# EXERCISE REQUIREMENTS:
Please write out the whole listing that follows exactly; the pictures stay out.

# RAW DATA:
- - - -

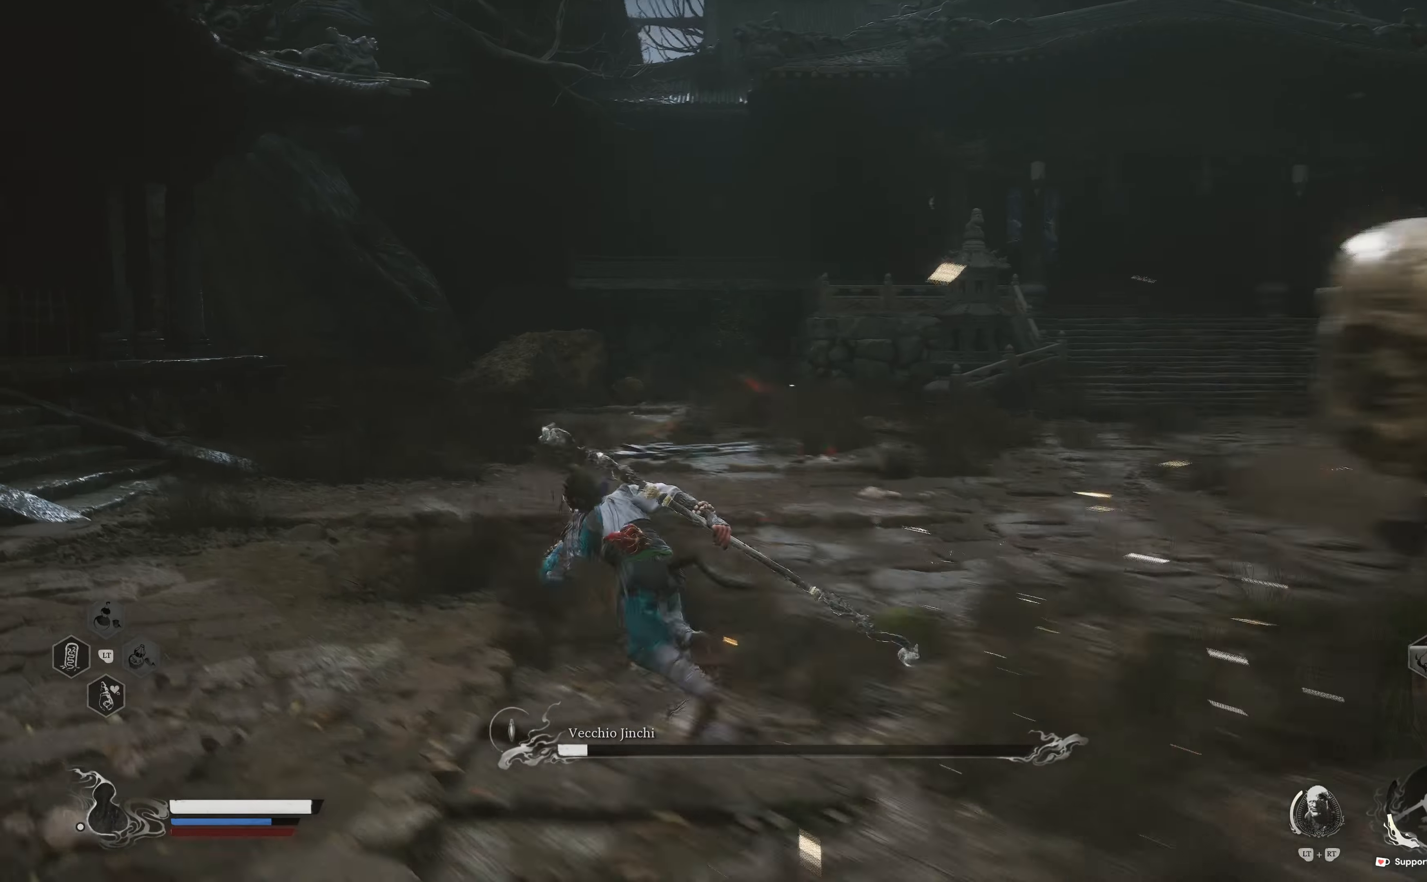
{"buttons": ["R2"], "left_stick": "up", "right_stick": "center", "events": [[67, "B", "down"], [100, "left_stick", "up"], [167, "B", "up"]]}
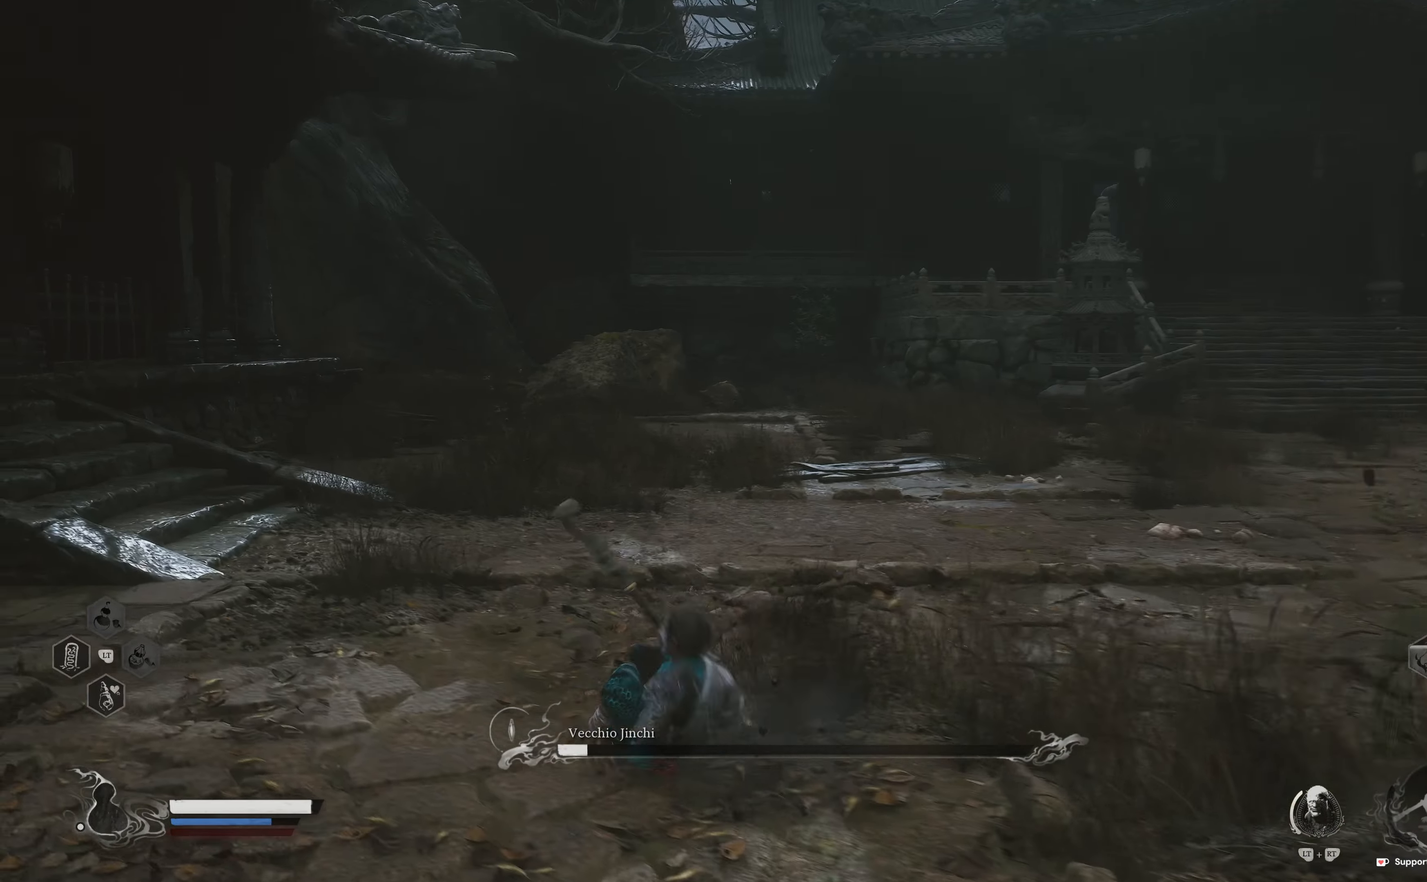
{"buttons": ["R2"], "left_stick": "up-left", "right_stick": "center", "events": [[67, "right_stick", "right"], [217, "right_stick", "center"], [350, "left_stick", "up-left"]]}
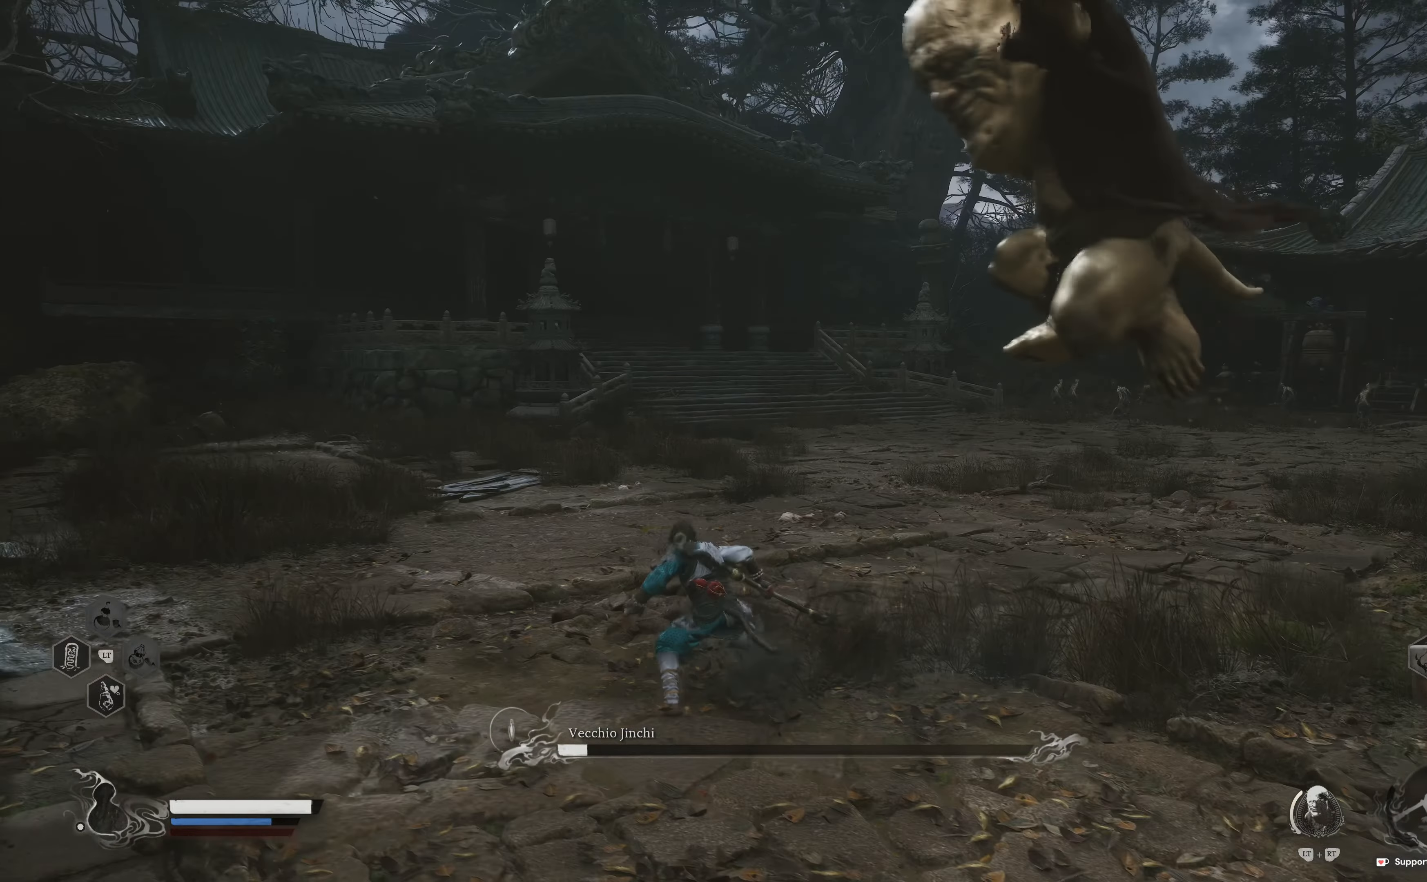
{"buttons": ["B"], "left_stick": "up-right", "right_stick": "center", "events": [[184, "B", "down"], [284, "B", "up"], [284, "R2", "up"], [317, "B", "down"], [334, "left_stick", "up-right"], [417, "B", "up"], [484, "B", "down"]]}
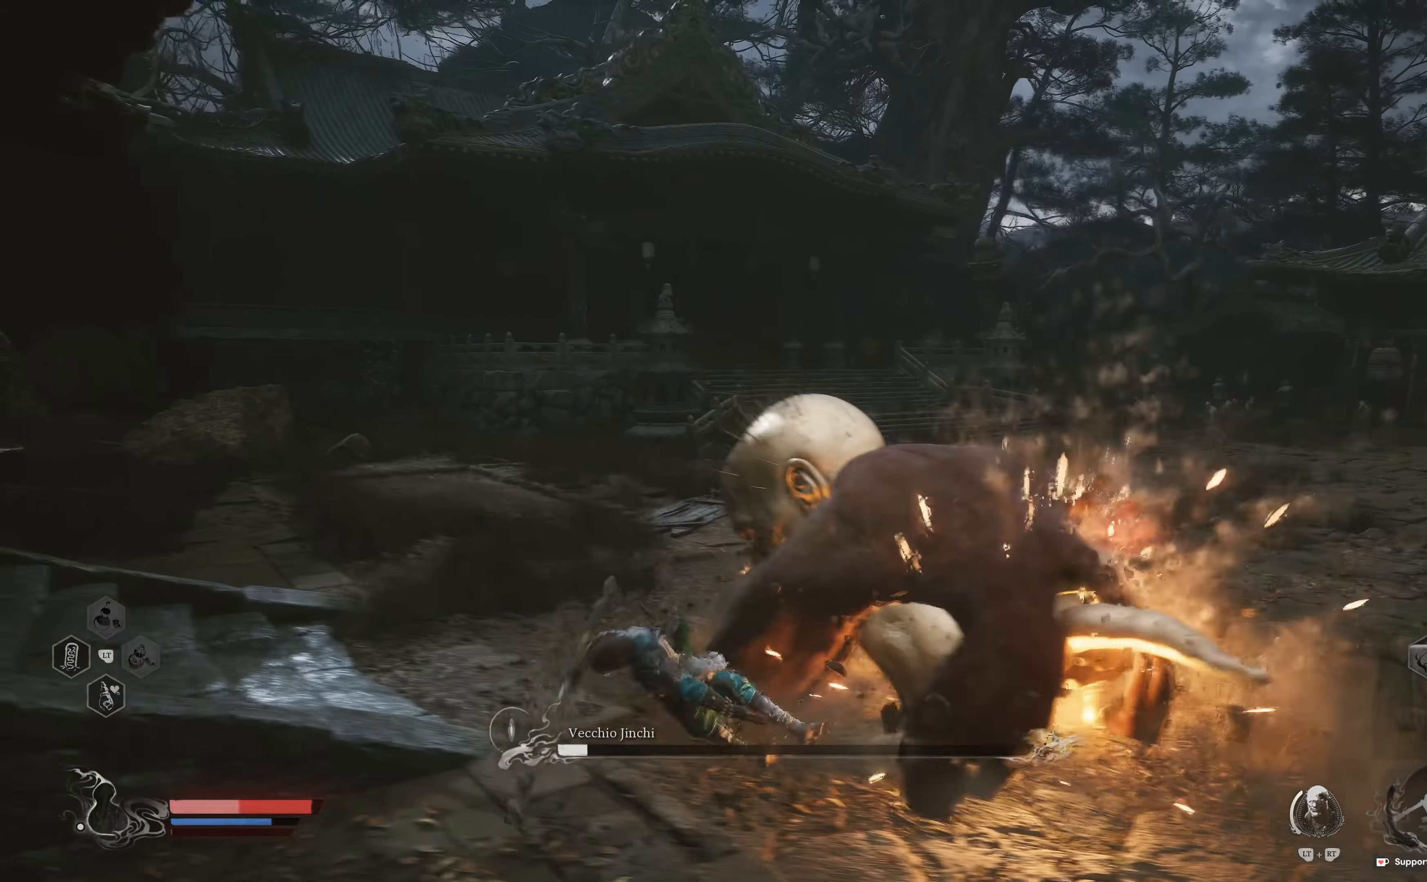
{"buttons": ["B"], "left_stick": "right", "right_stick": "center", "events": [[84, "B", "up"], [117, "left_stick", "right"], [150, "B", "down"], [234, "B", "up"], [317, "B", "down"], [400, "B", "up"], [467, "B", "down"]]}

- - - -

# ANSWER SECTION:
{"buttons": ["R2"], "left_stick": "up", "right_stick": "center", "events": [[67, "B", "down"], [100, "left_stick", "up"], [167, "B", "up"]]}
{"buttons": ["R2"], "left_stick": "up-left", "right_stick": "center", "events": [[67, "right_stick", "right"], [217, "right_stick", "center"], [350, "left_stick", "up-left"]]}
{"buttons": ["B"], "left_stick": "up-right", "right_stick": "center", "events": [[184, "B", "down"], [284, "B", "up"], [284, "R2", "up"], [317, "B", "down"], [334, "left_stick", "up-right"], [417, "B", "up"], [484, "B", "down"]]}
{"buttons": ["B"], "left_stick": "right", "right_stick": "center", "events": [[84, "B", "up"], [117, "left_stick", "right"], [150, "B", "down"], [234, "B", "up"], [317, "B", "down"], [400, "B", "up"], [467, "B", "down"]]}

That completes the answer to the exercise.